TASK
Present the rows below as a numbered list, one line per item, with blank lines omitted and the pictures left out.

++++

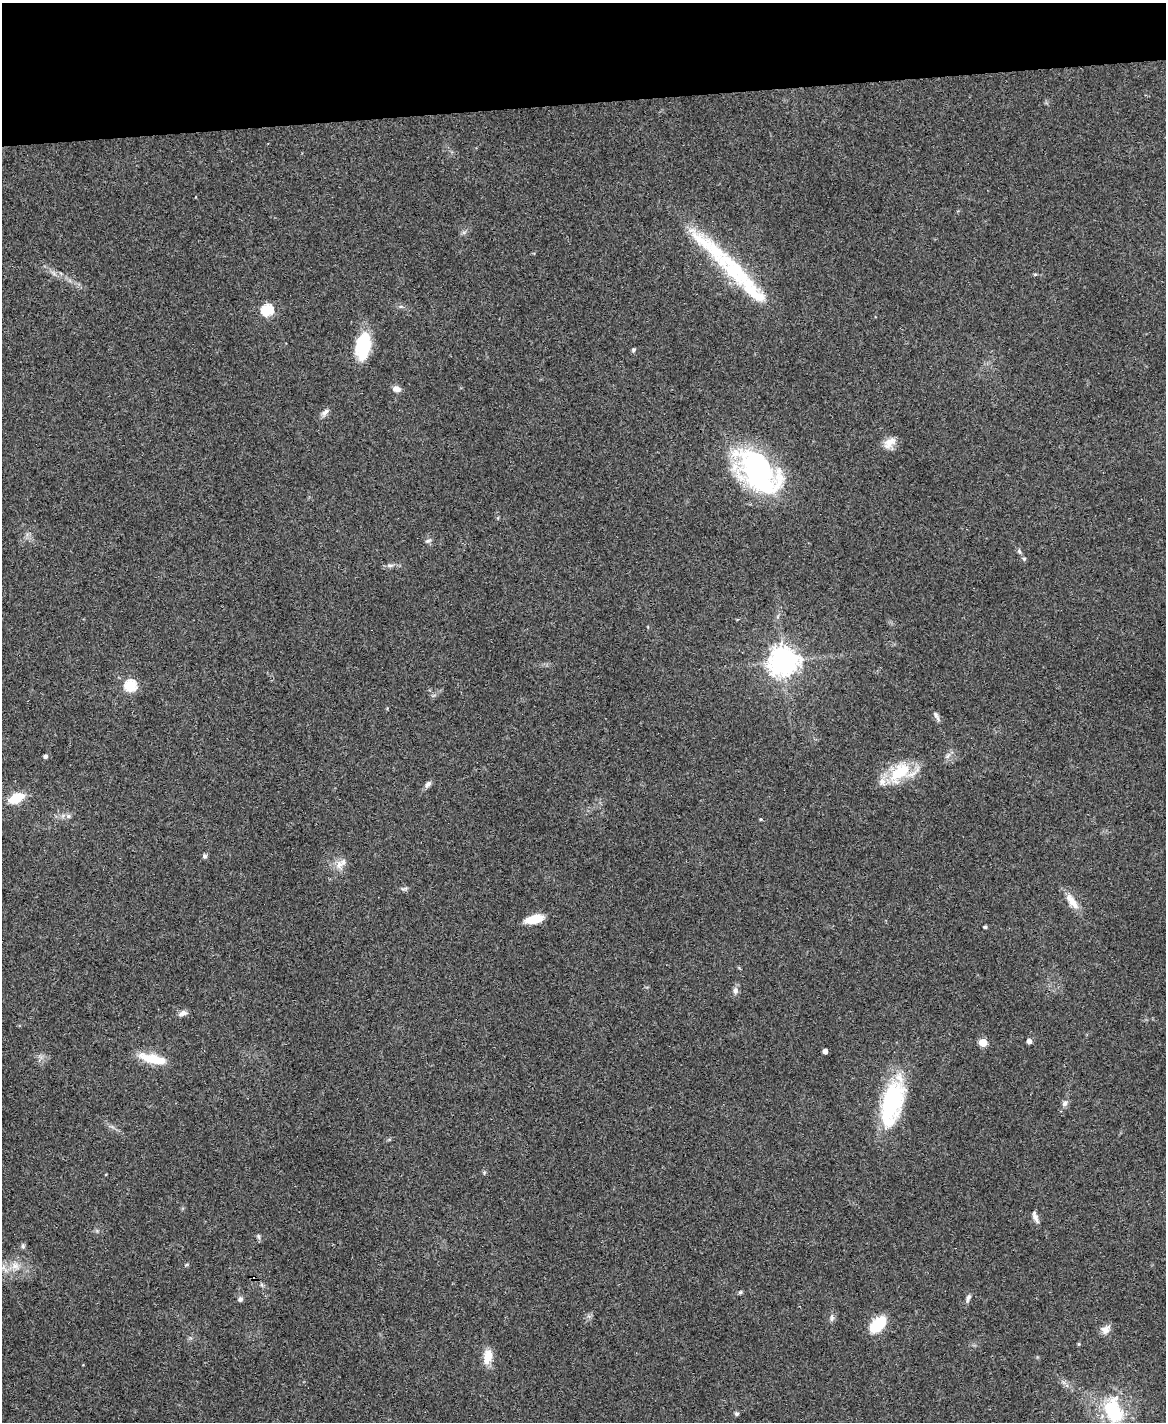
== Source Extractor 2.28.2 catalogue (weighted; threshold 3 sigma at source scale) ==
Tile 3 of 4 x 3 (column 3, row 1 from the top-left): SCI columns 2327-3490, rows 3080-4499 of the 4653 x 4631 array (HDU 1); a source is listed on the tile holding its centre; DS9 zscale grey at full resolution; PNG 1168 x 1424 px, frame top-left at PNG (2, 3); no overlay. Shown black and unused: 7% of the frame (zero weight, under 3 of 4 exposures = <1% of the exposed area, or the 3 px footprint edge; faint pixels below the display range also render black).
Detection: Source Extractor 2.28.2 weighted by HDU 2 'WHT'; one run over the whole footprint, this tile lists its part. Background 0.0739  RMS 0.0056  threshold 0.025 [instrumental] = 3 sigma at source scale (4.5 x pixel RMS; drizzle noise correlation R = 1.50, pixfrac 1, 0.05/0.05 arcsec/px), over >= 5 px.
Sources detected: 61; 3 inside a brighter object's white glare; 1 cosmic-ray / hot-pixel residue — not listed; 5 inside a brighter listed object's ellipse — not listed separately; the other 52 listed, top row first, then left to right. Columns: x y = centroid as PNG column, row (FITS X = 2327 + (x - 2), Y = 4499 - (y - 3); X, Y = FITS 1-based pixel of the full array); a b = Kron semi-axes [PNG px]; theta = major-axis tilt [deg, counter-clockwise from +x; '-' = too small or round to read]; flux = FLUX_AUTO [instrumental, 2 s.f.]
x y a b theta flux
1035 274 6 3 19 0.63
741 278 112 19 -46 58
267 310 6 5 - 57
363 346 30 15 82 25
633 350 6 4 16 0.93
396 389 9 7 -17 3.2
325 412 11 6 49 2.2
889 443 18 10 35 5.7
758 471 68 28 -25 77
428 541 9 4 18 1.1
1019 551 7 4 -59 1.1
1024 559 5 5 - 0.75
390 565 9 4 8 1.5
784 661 9 9 - 690
130 686 6 5 - 57
936 715 12 6 -60 1.9
948 755 11 4 56 1.7
45 756 4 4 - 1.7
900 772 26 14 45 24
428 784 10 6 45 1.9
16 798 12 8 26 17
68 816 7 5 46 1.4
205 856 6 6 - 1.2
339 865 14 10 75 4.7
404 889 12 3 15 1
1072 901 25 9 -53 6.9
535 919 17 8 15 12
985 927 4 3 - 0.97
735 990 9 7 90 2.1
183 1013 11 6 21 2.3
1029 1041 4 4 - 3.4
983 1042 5 5 - 18
825 1051 4 4 - 3.2
146 1057 23 10 -26 8.6
892 1101 45 18 76 69
1064 1103 8 7 - 2
484 1172 6 4 1 0.75
1035 1217 15 5 -70 2.5
258 1236 8 4 -60 1
23 1246 6 5 - 1.1
186 1265 6 3 19 0.62
15 1266 12 9 -10 4.9
740 1292 5 4 - 0.83
968 1298 12 5 67 1.7
240 1299 7 6 - 1.4
832 1318 11 5 84 1.7
878 1324 15 9 46 27
1105 1330 12 10 31 3.9
1079 1344 4 4 - 0.64
487 1357 19 11 80 7.4
1113 1411 29 19 -69 34
737 1414 5 5 - 1.1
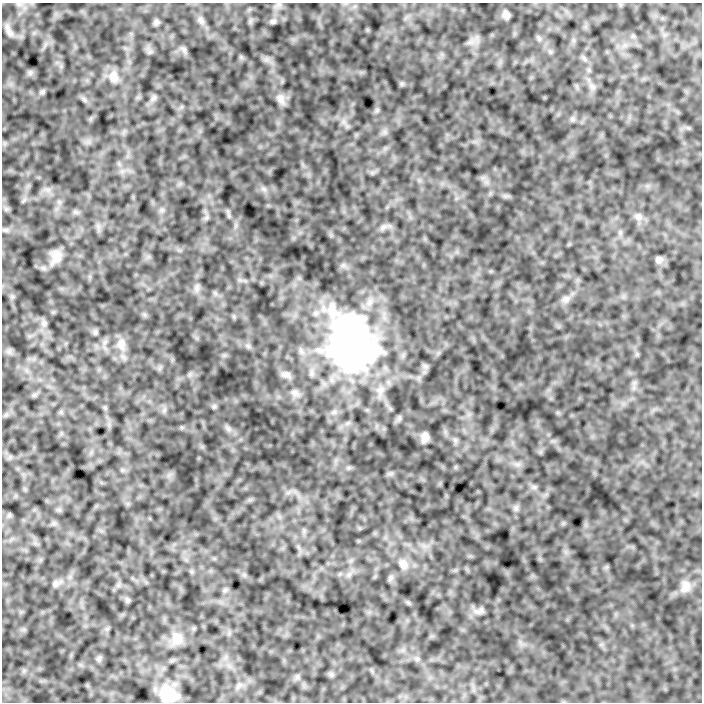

++++

REPLY
1. == Source Extractor 2.28.2 catalogue (weighted; threshold 3 sigma at source scale) ==
2. Tile 3 of 4 x 3 (column 3, row 1 from the top-left): SCI columns 2327-3490, rows 3080-4499 of the 4653 x 4631 array (HDU 1); a source is listed on the tile holding its centre; DS9 zscale grey at full resolution; PNG 1168 x 1424 px, frame top-left at PNG (2, 3); no overlay. Shown black and unused: 7% of the frame (zero weight, under 3 of 4 exposures = <1% of the exposed area, or the 3 px footprint edge; faint pixels below the display range also render black).
3. Detection: Source Extractor 2.28.2 weighted by HDU 2 'WHT'; one run over the whole footprint, this tile lists its part. Background 0.0739  RMS 0.0056  threshold 0.025 [instrumental] = 3 sigma at source scale (4.5 x pixel RMS; drizzle noise correlation R = 1.50, pixfrac 1, 0.05/0.05 arcsec/px), over >= 5 px.
4. Sources detected: 61; 3 inside a brighter object's white glare; 1 cosmic-ray / hot-pixel residue — not listed; 5 inside a brighter listed object's ellipse — not listed separately; the other 52 listed, top row first, then left to right. Columns: x y = centroid as PNG column, row (FITS X = 2327 + (x - 2), Y = 4499 - (y - 3); X, Y = FITS 1-based pixel of the full array); a b = Kron semi-axes [PNG px]; theta = major-axis tilt [deg, counter-clockwise from +x; '-' = too small or round to read]; flux = FLUX_AUTO [instrumental, 2 s.f.]
5. x y a b theta flux
6. 1035 274 6 3 19 0.63
7. 741 278 112 19 -46 58
8. 267 310 6 5 - 57
9. 363 346 30 15 82 25
10. 633 350 6 4 16 0.93
11. 396 389 9 7 -17 3.2
12. 325 412 11 6 49 2.2
13. 889 443 18 10 35 5.7
14. 758 471 68 28 -25 77
15. 428 541 9 4 18 1.1
16. 1019 551 7 4 -59 1.1
17. 1024 559 5 5 - 0.75
18. 390 565 9 4 8 1.5
19. 784 661 9 9 - 690
20. 130 686 6 5 - 57
21. 936 715 12 6 -60 1.9
22. 948 755 11 4 56 1.7
23. 45 756 4 4 - 1.7
24. 900 772 26 14 45 24
25. 428 784 10 6 45 1.9
26. 16 798 12 8 26 17
27. 68 816 7 5 46 1.4
28. 205 856 6 6 - 1.2
29. 339 865 14 10 75 4.7
30. 404 889 12 3 15 1
31. 1072 901 25 9 -53 6.9
32. 535 919 17 8 15 12
33. 985 927 4 3 - 0.97
34. 735 990 9 7 90 2.1
35. 183 1013 11 6 21 2.3
36. 1029 1041 4 4 - 3.4
37. 983 1042 5 5 - 18
38. 825 1051 4 4 - 3.2
39. 146 1057 23 10 -26 8.6
40. 892 1101 45 18 76 69
41. 1064 1103 8 7 - 2
42. 484 1172 6 4 1 0.75
43. 1035 1217 15 5 -70 2.5
44. 258 1236 8 4 -60 1
45. 23 1246 6 5 - 1.1
46. 186 1265 6 3 19 0.62
47. 15 1266 12 9 -10 4.9
48. 740 1292 5 4 - 0.83
49. 968 1298 12 5 67 1.7
50. 240 1299 7 6 - 1.4
51. 832 1318 11 5 84 1.7
52. 878 1324 15 9 46 27
53. 1105 1330 12 10 31 3.9
54. 1079 1344 4 4 - 0.64
55. 487 1357 19 11 80 7.4
56. 1113 1411 29 19 -69 34
57. 737 1414 5 5 - 1.1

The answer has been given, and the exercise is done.